Directions for this task
Find the line with "2.http://www.slf4j.org/manual.html" in the entries below, then reproduce it and every line after it down to and including the line with "- [ ] grounds", exactly.

Data extract

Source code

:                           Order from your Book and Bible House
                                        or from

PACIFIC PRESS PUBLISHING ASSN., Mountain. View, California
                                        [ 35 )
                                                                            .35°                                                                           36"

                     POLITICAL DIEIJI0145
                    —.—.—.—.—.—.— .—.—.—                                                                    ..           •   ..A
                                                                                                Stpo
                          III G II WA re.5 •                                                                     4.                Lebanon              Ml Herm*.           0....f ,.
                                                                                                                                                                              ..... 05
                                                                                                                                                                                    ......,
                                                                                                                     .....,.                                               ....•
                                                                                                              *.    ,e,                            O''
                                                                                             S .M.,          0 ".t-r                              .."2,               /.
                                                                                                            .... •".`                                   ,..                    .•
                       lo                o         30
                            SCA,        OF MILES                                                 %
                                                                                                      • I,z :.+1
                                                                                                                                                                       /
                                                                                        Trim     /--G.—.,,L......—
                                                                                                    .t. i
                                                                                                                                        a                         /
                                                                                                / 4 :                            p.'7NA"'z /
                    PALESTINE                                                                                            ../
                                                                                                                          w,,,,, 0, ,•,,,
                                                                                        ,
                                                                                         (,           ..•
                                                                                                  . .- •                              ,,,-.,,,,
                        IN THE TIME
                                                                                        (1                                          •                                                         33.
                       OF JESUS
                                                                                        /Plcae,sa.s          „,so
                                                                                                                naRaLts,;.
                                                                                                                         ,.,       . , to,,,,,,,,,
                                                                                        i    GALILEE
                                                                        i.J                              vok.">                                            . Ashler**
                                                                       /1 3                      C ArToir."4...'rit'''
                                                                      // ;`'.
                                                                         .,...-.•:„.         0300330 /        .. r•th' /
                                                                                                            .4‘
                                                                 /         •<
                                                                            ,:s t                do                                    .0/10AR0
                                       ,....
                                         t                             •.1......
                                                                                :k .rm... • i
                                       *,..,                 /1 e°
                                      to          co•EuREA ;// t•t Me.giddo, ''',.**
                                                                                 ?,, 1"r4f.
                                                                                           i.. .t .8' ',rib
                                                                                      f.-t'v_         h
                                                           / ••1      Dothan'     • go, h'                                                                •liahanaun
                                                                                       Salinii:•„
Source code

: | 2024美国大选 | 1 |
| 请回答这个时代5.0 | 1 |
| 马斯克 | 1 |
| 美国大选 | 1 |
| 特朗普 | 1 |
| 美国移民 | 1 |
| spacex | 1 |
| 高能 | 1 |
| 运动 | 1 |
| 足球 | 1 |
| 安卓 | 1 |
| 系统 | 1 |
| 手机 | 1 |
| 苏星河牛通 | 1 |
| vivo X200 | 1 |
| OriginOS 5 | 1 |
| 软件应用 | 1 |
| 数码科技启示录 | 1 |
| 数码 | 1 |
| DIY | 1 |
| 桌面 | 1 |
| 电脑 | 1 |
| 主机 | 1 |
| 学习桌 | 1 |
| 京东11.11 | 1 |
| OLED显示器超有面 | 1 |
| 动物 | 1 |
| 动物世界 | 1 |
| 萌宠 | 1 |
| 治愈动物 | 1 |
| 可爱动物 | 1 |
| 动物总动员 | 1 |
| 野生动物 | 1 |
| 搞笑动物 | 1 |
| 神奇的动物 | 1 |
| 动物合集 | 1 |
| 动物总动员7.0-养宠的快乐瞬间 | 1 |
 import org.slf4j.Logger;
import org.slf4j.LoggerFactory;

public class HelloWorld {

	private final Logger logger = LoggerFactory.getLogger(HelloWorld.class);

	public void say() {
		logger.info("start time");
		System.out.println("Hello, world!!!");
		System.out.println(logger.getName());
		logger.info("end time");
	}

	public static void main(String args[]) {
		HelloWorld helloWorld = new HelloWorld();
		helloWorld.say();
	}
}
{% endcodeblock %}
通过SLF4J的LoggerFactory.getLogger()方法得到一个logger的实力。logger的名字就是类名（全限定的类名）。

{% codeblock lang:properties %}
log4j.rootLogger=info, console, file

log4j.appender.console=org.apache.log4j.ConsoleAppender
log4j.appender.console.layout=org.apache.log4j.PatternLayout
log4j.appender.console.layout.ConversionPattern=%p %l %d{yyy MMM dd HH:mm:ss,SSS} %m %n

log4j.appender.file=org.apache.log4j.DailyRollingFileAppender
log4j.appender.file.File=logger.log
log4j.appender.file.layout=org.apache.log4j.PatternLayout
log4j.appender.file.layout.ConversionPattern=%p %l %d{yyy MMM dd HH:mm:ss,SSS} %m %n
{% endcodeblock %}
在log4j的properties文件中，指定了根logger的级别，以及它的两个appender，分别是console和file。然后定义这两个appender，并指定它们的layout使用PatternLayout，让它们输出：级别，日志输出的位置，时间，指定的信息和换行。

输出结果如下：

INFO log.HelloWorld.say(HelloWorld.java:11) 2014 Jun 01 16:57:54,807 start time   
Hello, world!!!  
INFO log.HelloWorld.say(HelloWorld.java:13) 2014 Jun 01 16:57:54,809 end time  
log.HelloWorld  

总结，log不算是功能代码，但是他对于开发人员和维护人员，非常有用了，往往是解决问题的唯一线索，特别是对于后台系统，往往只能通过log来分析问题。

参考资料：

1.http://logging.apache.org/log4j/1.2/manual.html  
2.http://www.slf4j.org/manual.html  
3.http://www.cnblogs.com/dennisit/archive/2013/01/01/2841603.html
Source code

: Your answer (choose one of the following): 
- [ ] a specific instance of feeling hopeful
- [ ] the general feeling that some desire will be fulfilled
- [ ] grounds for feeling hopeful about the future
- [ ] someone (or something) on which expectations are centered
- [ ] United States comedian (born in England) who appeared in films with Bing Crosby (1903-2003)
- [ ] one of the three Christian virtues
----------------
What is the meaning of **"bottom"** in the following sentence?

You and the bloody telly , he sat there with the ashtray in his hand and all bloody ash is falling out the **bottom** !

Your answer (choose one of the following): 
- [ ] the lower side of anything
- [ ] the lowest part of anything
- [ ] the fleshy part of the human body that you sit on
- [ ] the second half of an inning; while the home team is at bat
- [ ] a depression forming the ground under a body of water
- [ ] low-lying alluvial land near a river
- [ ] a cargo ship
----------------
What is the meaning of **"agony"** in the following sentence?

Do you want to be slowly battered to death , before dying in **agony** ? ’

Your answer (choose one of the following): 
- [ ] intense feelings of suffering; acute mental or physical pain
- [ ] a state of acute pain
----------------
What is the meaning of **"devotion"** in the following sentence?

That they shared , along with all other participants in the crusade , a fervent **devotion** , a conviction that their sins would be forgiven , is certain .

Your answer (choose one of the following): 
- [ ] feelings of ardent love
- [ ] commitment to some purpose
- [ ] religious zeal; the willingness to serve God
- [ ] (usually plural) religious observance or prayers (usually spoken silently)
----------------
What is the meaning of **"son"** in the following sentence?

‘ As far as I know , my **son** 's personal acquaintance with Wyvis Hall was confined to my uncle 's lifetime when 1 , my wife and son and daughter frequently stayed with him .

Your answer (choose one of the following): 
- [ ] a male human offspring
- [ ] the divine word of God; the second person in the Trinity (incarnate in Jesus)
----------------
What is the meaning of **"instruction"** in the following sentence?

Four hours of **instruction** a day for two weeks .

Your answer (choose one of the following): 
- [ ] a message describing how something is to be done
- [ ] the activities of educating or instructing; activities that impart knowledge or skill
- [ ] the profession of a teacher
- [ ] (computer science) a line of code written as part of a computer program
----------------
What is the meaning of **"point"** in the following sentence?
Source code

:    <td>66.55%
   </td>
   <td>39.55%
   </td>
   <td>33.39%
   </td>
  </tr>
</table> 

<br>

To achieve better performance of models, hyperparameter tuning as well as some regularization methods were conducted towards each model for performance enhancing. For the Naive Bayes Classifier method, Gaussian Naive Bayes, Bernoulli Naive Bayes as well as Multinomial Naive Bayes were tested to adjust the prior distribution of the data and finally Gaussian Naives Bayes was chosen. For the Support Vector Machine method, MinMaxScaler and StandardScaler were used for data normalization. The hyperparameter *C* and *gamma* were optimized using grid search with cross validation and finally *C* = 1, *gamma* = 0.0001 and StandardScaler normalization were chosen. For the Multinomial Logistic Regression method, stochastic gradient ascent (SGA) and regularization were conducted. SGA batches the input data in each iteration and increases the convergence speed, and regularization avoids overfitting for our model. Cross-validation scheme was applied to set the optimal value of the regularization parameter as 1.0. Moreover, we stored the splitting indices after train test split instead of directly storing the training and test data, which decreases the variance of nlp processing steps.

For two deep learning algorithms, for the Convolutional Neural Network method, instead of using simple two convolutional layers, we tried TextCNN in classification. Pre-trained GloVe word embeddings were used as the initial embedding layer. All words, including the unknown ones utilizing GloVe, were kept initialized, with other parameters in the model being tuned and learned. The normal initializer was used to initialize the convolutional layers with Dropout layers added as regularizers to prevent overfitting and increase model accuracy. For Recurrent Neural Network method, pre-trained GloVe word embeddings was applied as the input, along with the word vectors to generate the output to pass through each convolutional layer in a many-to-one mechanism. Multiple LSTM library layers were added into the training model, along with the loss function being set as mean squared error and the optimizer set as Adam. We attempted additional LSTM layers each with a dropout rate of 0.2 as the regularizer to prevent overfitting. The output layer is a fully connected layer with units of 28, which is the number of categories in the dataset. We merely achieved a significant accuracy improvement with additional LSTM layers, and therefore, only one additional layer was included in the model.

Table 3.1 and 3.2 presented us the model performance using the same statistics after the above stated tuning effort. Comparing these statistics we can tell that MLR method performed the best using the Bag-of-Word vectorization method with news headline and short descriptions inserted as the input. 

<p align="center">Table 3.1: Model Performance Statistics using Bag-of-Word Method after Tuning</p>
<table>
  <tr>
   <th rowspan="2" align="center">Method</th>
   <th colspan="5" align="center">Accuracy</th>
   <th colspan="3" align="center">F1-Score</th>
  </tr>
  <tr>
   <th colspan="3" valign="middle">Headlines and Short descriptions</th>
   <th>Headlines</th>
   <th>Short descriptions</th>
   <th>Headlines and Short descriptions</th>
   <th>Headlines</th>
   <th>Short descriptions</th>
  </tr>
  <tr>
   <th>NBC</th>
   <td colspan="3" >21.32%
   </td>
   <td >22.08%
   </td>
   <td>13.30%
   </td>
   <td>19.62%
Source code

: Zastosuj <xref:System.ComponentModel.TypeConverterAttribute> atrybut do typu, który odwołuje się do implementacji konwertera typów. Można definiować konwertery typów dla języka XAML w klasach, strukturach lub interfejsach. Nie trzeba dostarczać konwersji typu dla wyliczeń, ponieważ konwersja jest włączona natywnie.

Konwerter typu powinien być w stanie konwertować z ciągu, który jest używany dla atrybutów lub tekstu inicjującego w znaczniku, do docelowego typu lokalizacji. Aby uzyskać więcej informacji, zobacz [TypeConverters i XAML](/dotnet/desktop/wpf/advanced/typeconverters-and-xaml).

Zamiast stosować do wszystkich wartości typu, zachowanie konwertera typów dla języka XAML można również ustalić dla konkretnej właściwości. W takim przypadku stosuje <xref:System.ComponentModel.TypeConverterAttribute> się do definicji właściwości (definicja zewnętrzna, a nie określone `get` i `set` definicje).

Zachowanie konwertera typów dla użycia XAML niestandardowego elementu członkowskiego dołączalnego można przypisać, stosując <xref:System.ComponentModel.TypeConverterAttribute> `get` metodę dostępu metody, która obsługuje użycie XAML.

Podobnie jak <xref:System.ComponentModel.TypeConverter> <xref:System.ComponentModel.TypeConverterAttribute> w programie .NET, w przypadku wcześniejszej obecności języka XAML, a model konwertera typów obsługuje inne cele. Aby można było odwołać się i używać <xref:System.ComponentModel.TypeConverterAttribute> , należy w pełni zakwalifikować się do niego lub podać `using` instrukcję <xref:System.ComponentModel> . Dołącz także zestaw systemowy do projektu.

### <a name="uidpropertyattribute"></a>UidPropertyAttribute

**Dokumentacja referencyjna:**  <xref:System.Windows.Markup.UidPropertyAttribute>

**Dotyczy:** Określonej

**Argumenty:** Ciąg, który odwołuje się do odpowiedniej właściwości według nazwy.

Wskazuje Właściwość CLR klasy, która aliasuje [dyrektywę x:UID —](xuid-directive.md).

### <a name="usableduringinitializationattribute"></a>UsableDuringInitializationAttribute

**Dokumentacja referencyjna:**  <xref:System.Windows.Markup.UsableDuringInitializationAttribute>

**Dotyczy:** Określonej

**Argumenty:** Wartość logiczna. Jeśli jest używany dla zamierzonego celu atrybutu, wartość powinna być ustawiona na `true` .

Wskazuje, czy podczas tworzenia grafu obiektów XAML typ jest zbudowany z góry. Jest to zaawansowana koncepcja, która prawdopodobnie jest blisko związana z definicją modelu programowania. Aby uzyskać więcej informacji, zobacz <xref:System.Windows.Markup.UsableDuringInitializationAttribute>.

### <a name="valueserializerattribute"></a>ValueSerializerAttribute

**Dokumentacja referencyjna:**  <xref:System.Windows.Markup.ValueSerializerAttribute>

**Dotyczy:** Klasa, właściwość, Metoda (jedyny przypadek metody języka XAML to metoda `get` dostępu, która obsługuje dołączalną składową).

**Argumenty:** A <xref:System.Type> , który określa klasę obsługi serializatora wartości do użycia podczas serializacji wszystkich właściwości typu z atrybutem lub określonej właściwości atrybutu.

Task solution
2.http://www.slf4j.org/manual.html  
3.http://www.cnblogs.com/dennisit/archive/2013/01/01/2841603.html
Source code

: Your answer (choose one of the following): 
- [ ] a specific instance of feeling hopeful
- [ ] the general feeling that some desire will be fulfilled
- [ ] grounds for feeling hopeful about the future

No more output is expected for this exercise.